= Task =
What is the number of lines in these records that hold the word "Bruneau"? Reply with that number alone.

____ Data

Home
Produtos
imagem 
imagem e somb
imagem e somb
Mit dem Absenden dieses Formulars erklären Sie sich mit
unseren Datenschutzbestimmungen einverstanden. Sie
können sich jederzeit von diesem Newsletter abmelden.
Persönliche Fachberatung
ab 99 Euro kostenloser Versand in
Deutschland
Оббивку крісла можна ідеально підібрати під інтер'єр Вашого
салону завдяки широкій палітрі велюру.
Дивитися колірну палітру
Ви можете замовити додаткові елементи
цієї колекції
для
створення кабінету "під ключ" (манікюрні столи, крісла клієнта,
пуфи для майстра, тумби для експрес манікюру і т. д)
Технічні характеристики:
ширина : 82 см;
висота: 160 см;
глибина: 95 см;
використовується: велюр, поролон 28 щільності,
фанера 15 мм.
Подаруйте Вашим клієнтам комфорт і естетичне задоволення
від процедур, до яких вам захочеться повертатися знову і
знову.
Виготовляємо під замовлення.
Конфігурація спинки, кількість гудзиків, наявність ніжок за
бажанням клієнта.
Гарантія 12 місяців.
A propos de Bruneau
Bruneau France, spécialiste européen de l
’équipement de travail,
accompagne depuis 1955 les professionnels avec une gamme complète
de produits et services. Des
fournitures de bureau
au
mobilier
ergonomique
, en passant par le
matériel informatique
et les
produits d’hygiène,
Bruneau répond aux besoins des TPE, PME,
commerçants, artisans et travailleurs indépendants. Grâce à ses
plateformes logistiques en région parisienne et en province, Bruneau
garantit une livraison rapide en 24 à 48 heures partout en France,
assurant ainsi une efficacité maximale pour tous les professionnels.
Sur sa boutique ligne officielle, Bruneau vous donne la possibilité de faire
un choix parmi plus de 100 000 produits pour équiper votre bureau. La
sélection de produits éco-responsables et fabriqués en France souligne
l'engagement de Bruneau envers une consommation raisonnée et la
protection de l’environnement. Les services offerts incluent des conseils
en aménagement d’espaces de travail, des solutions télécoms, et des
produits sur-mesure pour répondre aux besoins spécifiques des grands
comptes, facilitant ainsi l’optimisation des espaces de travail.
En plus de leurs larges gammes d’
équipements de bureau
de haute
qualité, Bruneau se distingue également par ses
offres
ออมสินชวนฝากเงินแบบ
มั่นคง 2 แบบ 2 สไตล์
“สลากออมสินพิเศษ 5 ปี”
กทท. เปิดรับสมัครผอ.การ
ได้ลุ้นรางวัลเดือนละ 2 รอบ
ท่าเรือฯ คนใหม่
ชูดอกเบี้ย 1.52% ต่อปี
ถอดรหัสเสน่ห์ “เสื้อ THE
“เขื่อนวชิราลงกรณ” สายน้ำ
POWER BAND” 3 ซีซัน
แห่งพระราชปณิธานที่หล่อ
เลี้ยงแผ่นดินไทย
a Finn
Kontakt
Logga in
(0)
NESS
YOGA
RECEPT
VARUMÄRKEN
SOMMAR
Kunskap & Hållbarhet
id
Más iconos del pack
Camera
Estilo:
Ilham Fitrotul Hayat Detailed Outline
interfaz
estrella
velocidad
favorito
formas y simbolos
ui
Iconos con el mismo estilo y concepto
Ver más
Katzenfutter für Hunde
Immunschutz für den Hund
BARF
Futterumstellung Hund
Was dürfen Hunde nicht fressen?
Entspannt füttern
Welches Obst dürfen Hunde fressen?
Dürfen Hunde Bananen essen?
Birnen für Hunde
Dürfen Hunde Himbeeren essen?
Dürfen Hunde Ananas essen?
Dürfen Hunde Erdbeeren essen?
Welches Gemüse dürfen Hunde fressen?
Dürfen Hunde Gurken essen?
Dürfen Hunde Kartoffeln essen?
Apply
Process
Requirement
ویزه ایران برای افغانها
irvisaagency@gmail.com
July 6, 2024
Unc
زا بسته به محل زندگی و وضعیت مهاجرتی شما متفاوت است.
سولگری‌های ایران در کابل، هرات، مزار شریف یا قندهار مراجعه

________

= Response to the exercise =
7